The Roe vs. Wade legislation in 1973 protected the constitutional right to have an abortion, yet legal and cultural scholars Dorothy Roberts, Loretta Ross and Angela Davis highlighted how “the right to choose” was selectively applied along racial and class lines. Consider the innumerable accounts since ’73 detailing how clinicians forcibly or coercively sterilized Indigenous women, Latina migrants, Black women living in poverty and impoverished, rural white women.

Nevertheless, Roe vs. Wade provided a modicum of legal security for women, however fraught its application was considering the reproductive concerns of transgender and disabled people were blatantly secondary. In an instant, this admittedly flawed legal security disappeared when the conservative supreme court outrageously overturned Roe, immediately restricting abortion rights and accessibility; it is estimated that twenty-six states will ban abortion. Further, Roe’s overturn is turning abortion into a crime, as criminal indictments against both patients and clinicians exist in more than five states.

Ultimately, overturning Roe is a class issue, as it will promote travel as the exclusive means to access abortion for rural, conservative communities, and it is simultaneously a racial issue that impacts financial family planning for not only reproductive people, but also the innumerable loved ones orbiting their lives. 

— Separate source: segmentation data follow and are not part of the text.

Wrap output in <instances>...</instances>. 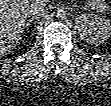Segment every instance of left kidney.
Instances as JSON below:
<instances>
[{
  "label": "left kidney",
  "mask_w": 111,
  "mask_h": 106,
  "mask_svg": "<svg viewBox=\"0 0 111 106\" xmlns=\"http://www.w3.org/2000/svg\"><path fill=\"white\" fill-rule=\"evenodd\" d=\"M76 26L81 38L92 45L103 43L111 34L109 20L94 14H80L76 18Z\"/></svg>",
  "instance_id": "5707ae66"
}]
</instances>
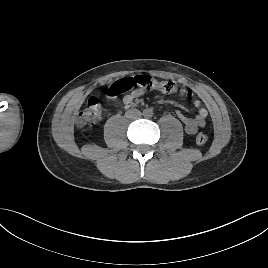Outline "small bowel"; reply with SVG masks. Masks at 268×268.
<instances>
[{
	"label": "small bowel",
	"mask_w": 268,
	"mask_h": 268,
	"mask_svg": "<svg viewBox=\"0 0 268 268\" xmlns=\"http://www.w3.org/2000/svg\"><path fill=\"white\" fill-rule=\"evenodd\" d=\"M145 92V89L135 88L123 97L122 102L128 107L135 99L143 96ZM194 106L198 109L195 117H188L181 112L177 113L179 120L184 124L185 132L189 135L195 134L200 128H203L206 125V118L208 116V110L201 107L199 100H194Z\"/></svg>",
	"instance_id": "c3829d8e"
}]
</instances>
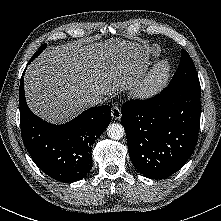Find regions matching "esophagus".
I'll use <instances>...</instances> for the list:
<instances>
[{
	"label": "esophagus",
	"instance_id": "esophagus-1",
	"mask_svg": "<svg viewBox=\"0 0 221 221\" xmlns=\"http://www.w3.org/2000/svg\"><path fill=\"white\" fill-rule=\"evenodd\" d=\"M111 116L116 120H119L121 118V109L117 105H113L111 109Z\"/></svg>",
	"mask_w": 221,
	"mask_h": 221
}]
</instances>
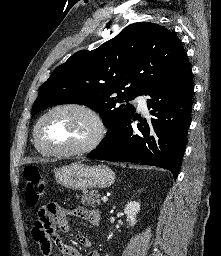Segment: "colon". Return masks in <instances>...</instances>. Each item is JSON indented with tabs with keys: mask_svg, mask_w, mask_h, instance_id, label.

The beacon of hope beaming through this class and racially motivated tragedy is the resurrection of abortion sanctuary networks, and the re-ignition of multiple organizations in the U.S. that have worked tirelessly to protect the right for Latinas and women alike to not only choose to have an abortion, but also to raise the children we have in safe and sustainable environments as SisterSong placed at the heart of reproductive justice during its 1980s inception. 

Impact on Detained Immigrant Women and Asylum Seekers

The appendages of the Department of Homeland Security responsible for healthcare in detention have failed to provide abortion care to migrant women and have erroneously handled miscarriages. Migrants and asylum seekers are routinely denied abortion care, a critical service considering that Central American women and girls are sexually assaulted on their journey, and transgender women are at high risk of violent assault as well.  Furthermore, migrant women report medical neglect while miscarrying, ultimately resulting in fetal loss. The neglectful treatment of reproductive migrants and asylum seekers will be exacerbated as reproductive decisions are placed in the hands of I.C.E. agents.   

The overturn of Roe presents a unique opportunity to politically organize across racial, gender, class and regional difference. Let our refusal and perseverance ignite a diverse movement to protect bodily sovereignty and dignity. MALCS denounces the overturn of Roe Vs. Wade and calls on Congress to restore and protect abortion access on a federal level, and grant abortion access to federal inmates and detainees.